Hau cradled the object piously in both upturned palms. “Of course you cannot know what this is. But by its shape, which I recognize, and its design, which I well remember from the old tales, and by the picture writing on both sides, I know it for what it is.”

Malone was hungry. Behind him, Worthless whinnied impatiently. “A means fer catchin’ our lunch?” he asked hopefully.

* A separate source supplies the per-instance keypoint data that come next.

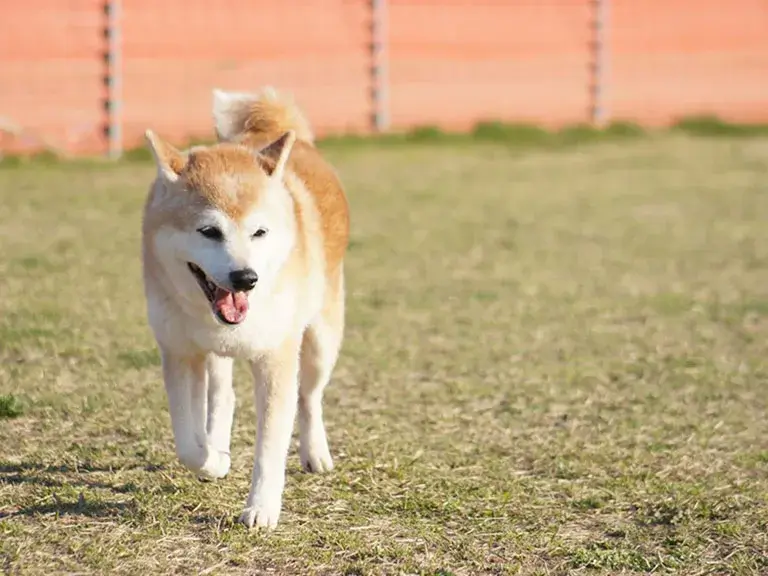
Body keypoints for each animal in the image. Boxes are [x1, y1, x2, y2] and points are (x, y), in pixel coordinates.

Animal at [142, 86, 352, 532]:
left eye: (260, 232)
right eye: (209, 231)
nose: (245, 278)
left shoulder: (275, 359)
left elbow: (271, 447)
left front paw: (261, 508)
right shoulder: (179, 351)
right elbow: (188, 442)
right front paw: (213, 460)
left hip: (320, 341)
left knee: (309, 397)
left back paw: (315, 452)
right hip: (214, 356)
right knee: (223, 396)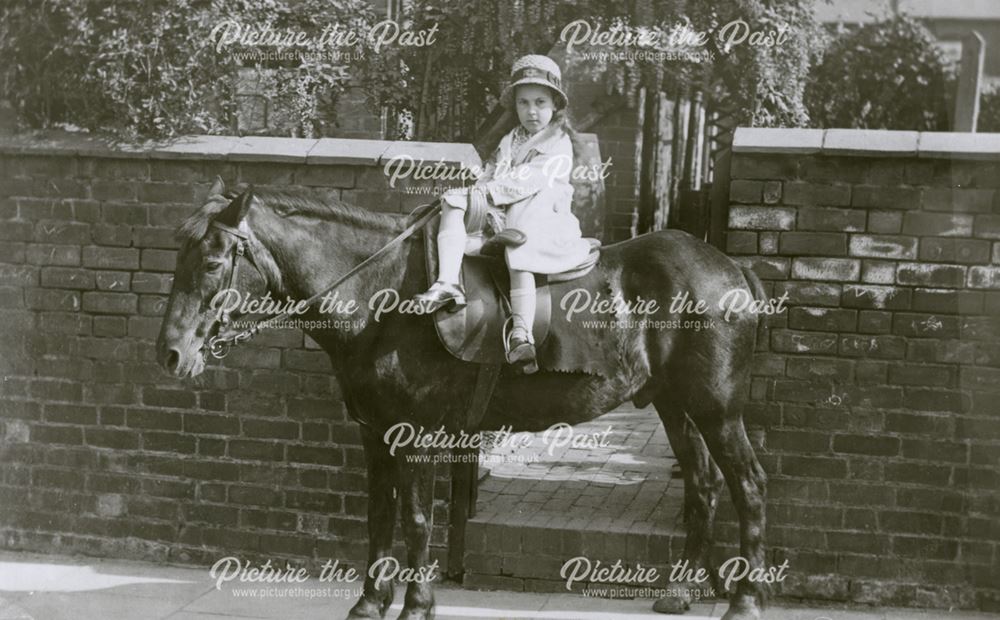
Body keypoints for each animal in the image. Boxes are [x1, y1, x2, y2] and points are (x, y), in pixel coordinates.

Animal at [154, 177, 764, 616]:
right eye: (177, 256)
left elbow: (417, 519)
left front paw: (416, 605)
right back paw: (682, 590)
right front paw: (370, 602)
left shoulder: (417, 432)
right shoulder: (375, 433)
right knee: (704, 485)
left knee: (748, 486)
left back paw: (746, 601)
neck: (381, 298)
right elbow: (379, 516)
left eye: (212, 262)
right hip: (675, 405)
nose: (171, 354)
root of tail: (730, 268)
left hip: (717, 409)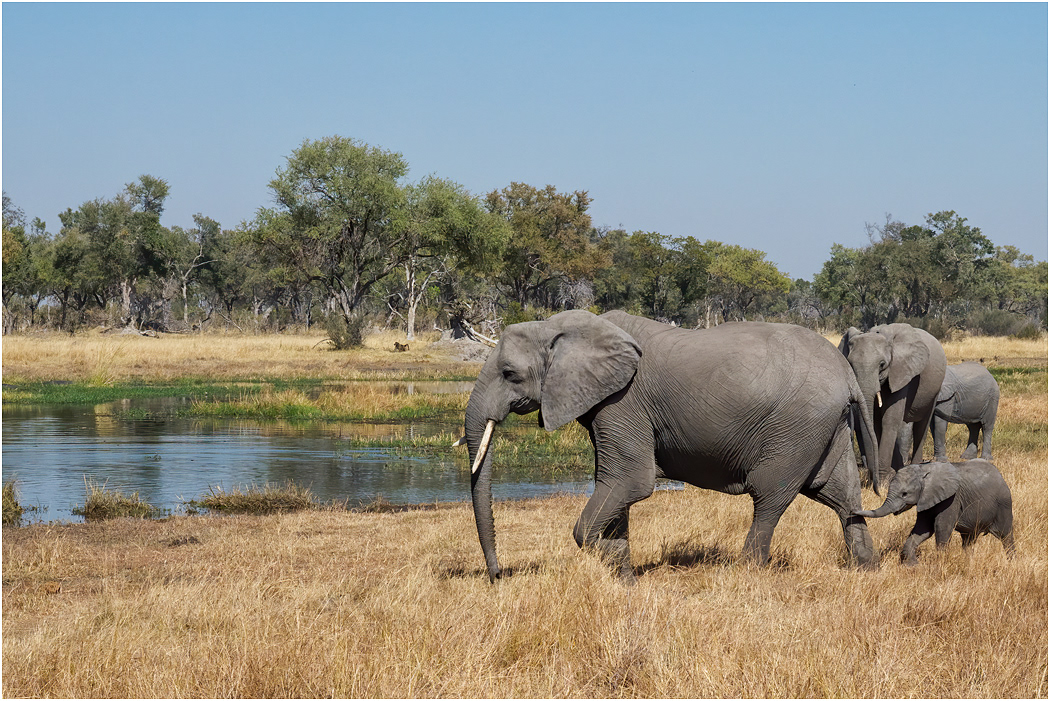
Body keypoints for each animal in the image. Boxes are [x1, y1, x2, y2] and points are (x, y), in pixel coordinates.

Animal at [463, 309, 881, 583]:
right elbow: (615, 486)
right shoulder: (608, 405)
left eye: (509, 374)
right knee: (841, 497)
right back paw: (867, 570)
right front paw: (625, 583)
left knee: (769, 497)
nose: (498, 576)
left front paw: (608, 561)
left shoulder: (624, 401)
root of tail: (845, 372)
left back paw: (747, 574)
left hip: (796, 427)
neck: (559, 326)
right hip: (825, 426)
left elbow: (630, 482)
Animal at [838, 324, 947, 483]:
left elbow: (890, 420)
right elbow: (875, 423)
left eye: (882, 364)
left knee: (922, 425)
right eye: (850, 364)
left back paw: (914, 468)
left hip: (935, 390)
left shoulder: (901, 371)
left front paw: (883, 480)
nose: (873, 481)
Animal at [855, 459, 1014, 564]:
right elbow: (923, 529)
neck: (924, 470)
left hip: (1004, 505)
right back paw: (969, 563)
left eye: (904, 494)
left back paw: (1011, 563)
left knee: (1006, 536)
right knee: (968, 540)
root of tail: (1001, 476)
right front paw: (912, 566)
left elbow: (941, 527)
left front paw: (940, 564)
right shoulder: (926, 498)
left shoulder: (952, 499)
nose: (853, 511)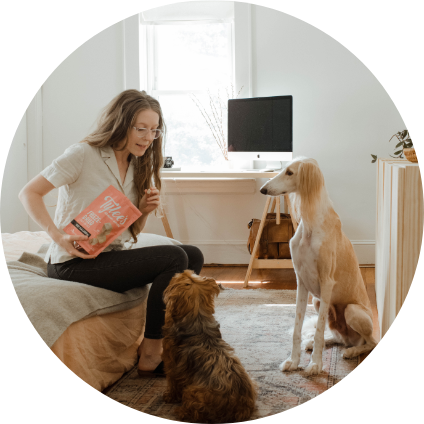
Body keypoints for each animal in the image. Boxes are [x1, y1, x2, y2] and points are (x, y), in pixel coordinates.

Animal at [161, 270, 256, 422]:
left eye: (183, 276)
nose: (182, 271)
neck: (197, 319)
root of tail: (239, 408)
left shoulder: (171, 365)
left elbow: (172, 382)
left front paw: (169, 396)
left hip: (192, 392)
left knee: (196, 412)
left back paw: (180, 411)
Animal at [262, 158, 378, 374]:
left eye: (290, 172)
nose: (263, 190)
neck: (310, 226)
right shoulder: (301, 282)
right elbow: (298, 328)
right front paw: (293, 360)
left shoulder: (326, 283)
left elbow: (318, 330)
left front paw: (315, 364)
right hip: (316, 302)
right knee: (339, 338)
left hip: (353, 311)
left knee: (370, 342)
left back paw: (352, 351)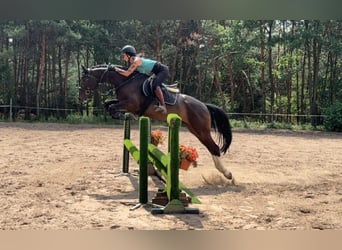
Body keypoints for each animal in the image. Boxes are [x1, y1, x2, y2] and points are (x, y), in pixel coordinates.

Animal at [78, 64, 232, 182]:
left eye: (84, 79)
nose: (81, 98)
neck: (125, 81)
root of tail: (204, 105)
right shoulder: (123, 102)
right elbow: (108, 104)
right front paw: (120, 115)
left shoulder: (131, 104)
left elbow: (111, 106)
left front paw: (122, 115)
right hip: (195, 129)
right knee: (211, 147)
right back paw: (224, 173)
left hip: (201, 129)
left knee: (214, 148)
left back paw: (228, 174)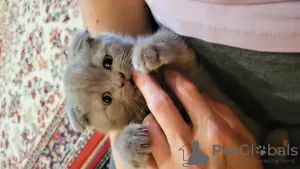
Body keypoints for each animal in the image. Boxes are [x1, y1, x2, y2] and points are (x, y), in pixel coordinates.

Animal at [63, 28, 288, 168]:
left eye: (107, 62)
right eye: (106, 99)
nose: (121, 80)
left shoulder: (184, 60)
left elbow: (164, 41)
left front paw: (146, 51)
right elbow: (122, 147)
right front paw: (130, 142)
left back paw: (278, 142)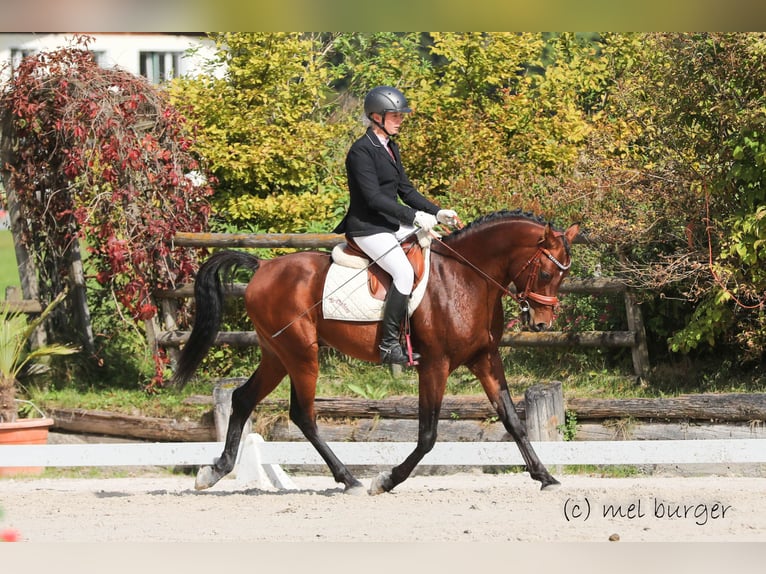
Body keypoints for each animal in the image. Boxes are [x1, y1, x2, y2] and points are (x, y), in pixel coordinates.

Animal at [171, 209, 579, 495]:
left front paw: (545, 476)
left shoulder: (485, 359)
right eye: (546, 273)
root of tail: (263, 266)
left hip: (276, 354)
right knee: (303, 415)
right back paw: (349, 479)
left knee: (243, 398)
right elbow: (428, 435)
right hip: (302, 355)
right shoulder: (435, 365)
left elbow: (513, 420)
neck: (467, 279)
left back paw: (215, 471)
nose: (541, 323)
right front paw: (386, 480)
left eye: (563, 276)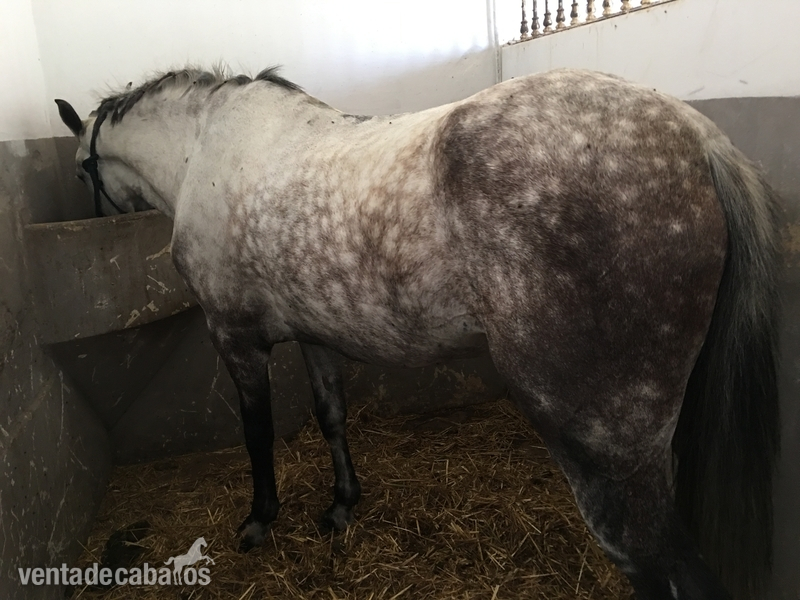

Hau handed the artifact to his haole friend. “This, Amos Malone, is the Manai ikalani, the sacred fishhook which one of the god Maui’s ancestresses fashioned at his request from her own jawbone. Using it, Maui raised from the depths of the sea all the land that became the islands of my people and those of their ancestors. When Maui caught the sun here atop Haleakala, the fishhook fell from where it was tied at his waist. It has lain here ever since.” Without waiting to see if Malone would follow, he turned and started down the mountain.